▶ _Görev talimatı_
Verinin başından "erfolgreich und effizient" ifadesini içeren satıra kadar (o satır da dahil) bütün satırları hiç değiştirmeden yazın.

[Sayfa düzeyinde metin çıkarımları]
******************************
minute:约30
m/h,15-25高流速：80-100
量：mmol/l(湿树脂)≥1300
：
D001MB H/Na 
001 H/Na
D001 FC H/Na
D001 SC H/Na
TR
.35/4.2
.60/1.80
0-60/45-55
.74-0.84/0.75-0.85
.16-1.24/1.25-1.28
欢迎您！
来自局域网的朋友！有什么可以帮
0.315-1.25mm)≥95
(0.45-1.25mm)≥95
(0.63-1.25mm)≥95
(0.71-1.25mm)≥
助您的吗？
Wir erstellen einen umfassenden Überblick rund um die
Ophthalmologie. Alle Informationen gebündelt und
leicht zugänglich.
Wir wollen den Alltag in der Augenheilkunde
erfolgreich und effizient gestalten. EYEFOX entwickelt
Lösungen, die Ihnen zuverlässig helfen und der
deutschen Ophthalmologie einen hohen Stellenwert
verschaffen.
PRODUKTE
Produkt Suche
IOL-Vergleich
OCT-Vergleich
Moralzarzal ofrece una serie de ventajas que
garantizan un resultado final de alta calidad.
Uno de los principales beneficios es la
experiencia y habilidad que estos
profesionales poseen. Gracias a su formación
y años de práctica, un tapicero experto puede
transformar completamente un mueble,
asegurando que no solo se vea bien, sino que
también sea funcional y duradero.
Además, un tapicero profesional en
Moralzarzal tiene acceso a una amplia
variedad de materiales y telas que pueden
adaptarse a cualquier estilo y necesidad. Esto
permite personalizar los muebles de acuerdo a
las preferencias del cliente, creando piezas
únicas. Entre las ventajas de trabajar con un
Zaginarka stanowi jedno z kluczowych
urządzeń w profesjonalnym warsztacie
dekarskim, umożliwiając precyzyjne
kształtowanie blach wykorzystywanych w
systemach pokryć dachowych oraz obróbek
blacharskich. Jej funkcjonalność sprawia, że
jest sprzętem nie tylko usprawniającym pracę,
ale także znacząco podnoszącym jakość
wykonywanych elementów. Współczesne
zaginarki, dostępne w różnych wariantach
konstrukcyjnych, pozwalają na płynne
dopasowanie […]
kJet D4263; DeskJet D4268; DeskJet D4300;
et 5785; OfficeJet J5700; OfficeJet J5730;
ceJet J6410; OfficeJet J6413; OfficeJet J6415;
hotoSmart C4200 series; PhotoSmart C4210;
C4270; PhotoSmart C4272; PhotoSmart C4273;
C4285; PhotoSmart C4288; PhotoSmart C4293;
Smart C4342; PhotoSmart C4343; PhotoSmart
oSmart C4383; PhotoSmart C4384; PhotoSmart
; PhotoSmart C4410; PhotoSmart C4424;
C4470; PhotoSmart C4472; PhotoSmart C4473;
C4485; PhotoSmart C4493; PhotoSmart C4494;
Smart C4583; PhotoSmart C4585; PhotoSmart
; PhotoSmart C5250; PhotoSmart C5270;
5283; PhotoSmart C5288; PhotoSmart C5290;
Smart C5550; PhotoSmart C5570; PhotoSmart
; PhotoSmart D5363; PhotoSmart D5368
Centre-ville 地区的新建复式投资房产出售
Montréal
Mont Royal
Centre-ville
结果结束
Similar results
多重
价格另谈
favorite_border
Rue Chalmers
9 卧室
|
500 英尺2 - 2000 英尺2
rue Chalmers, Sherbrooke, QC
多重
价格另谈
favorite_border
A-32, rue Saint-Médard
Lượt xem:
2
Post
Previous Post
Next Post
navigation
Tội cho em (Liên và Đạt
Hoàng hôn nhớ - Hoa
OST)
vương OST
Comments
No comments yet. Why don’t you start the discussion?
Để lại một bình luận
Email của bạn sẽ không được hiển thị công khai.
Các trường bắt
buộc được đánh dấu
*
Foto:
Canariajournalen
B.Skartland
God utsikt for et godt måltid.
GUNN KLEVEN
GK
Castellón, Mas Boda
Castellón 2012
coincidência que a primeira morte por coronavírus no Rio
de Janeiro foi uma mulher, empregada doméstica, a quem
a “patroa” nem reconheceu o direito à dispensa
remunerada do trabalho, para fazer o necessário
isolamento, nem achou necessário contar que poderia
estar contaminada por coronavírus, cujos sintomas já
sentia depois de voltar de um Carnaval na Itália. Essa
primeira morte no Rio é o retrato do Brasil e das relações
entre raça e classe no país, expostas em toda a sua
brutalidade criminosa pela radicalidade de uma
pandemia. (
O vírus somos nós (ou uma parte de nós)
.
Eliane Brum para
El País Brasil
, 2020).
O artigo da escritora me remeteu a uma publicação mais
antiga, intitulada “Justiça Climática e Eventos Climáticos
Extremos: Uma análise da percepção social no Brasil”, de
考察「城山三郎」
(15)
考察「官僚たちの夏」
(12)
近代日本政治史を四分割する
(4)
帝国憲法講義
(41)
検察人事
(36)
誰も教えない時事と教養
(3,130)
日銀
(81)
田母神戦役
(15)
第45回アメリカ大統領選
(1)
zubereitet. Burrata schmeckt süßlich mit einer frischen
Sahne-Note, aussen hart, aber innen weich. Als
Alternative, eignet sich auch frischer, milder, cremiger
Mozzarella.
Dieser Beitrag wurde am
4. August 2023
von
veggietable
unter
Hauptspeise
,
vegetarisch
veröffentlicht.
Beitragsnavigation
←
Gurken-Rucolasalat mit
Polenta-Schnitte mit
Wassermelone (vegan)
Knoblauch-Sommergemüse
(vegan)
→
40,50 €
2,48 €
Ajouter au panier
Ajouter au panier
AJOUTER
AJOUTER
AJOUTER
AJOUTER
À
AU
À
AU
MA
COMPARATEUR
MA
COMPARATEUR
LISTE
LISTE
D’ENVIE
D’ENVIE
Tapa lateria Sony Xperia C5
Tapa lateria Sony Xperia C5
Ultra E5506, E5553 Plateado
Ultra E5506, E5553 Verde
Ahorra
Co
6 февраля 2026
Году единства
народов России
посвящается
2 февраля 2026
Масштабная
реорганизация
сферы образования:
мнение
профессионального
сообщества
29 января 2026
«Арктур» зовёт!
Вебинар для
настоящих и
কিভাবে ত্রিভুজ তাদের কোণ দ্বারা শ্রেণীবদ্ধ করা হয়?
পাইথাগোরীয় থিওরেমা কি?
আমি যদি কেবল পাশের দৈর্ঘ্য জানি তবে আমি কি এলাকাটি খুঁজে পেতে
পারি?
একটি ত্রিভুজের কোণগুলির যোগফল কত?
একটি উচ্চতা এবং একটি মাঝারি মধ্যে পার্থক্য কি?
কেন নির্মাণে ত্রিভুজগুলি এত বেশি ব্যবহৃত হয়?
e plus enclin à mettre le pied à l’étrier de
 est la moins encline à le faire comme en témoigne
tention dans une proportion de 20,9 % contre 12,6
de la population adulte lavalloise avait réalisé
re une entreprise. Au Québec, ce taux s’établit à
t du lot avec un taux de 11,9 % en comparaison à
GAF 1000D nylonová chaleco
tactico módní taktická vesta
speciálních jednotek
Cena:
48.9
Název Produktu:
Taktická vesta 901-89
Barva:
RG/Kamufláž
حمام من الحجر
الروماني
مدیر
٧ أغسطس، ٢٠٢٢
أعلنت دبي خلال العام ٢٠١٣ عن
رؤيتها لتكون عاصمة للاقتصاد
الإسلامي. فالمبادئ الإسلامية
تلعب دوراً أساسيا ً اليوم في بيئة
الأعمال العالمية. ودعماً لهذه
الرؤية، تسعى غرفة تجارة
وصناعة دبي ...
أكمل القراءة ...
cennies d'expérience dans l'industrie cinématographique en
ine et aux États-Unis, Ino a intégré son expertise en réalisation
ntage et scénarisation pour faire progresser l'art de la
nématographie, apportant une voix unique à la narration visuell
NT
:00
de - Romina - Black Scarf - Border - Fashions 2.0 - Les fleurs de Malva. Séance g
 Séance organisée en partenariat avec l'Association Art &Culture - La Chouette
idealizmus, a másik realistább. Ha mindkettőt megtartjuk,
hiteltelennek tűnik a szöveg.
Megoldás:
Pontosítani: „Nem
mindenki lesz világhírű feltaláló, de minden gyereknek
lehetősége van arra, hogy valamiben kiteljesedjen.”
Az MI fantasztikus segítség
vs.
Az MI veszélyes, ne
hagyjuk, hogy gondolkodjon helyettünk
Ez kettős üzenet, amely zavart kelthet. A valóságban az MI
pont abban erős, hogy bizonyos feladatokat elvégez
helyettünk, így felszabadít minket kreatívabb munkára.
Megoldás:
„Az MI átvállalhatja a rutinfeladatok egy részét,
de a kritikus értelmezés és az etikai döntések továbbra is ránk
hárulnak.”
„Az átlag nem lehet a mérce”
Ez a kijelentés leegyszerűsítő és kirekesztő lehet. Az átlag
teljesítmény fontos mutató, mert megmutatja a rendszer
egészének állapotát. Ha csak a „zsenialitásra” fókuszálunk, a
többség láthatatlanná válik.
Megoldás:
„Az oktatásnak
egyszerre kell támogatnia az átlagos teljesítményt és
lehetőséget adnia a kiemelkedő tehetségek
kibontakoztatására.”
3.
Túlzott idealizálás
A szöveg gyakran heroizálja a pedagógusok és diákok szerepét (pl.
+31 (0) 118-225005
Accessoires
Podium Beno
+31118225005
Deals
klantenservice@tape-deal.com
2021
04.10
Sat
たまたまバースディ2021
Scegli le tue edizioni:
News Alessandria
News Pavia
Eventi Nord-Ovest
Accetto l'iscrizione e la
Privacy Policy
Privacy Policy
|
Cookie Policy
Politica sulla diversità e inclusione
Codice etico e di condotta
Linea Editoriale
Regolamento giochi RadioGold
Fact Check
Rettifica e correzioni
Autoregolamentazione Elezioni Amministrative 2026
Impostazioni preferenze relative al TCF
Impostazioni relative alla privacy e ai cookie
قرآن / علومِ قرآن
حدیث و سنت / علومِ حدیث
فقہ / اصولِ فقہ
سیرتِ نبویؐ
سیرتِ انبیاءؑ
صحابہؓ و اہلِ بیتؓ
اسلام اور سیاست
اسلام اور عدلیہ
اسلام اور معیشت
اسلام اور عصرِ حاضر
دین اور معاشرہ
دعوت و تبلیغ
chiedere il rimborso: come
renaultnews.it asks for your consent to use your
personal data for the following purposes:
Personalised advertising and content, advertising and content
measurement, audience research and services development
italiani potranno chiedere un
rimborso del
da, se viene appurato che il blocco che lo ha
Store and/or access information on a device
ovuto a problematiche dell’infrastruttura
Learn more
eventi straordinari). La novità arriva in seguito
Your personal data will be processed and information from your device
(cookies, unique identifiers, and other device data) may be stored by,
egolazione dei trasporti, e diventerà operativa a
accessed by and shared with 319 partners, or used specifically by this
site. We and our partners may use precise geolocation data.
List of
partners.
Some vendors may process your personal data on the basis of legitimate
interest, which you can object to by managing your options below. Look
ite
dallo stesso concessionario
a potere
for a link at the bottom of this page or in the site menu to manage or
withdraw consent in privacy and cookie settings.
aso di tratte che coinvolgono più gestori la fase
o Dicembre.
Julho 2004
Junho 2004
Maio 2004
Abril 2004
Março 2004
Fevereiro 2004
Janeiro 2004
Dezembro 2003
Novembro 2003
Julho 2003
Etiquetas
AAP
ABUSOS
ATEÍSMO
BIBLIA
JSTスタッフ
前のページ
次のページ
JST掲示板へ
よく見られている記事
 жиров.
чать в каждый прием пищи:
******************************
▶ _Tamamlanmış alıştırma_
minute:约30
m/h,15-25高流速：80-100
量：mmol/l(湿树脂)≥1300
：
D001MB H/Na 
001 H/Na
D001 FC H/Na
D001 SC H/Na
TR
.35/4.2
.60/1.80
0-60/45-55
.74-0.84/0.75-0.85
.16-1.24/1.25-1.28
欢迎您！
来自局域网的朋友！有什么可以帮
0.315-1.25mm)≥95
(0.45-1.25mm)≥95
(0.63-1.25mm)≥95
(0.71-1.25mm)≥
助您的吗？
Wir erstellen einen umfassenden Überblick rund um die
Ophthalmologie. Alle Informationen gebündelt und
leicht zugänglich.
Wir wollen den Alltag in der Augenheilkunde
erfolgreich und effizient gestalten. EYEFOX entwickelt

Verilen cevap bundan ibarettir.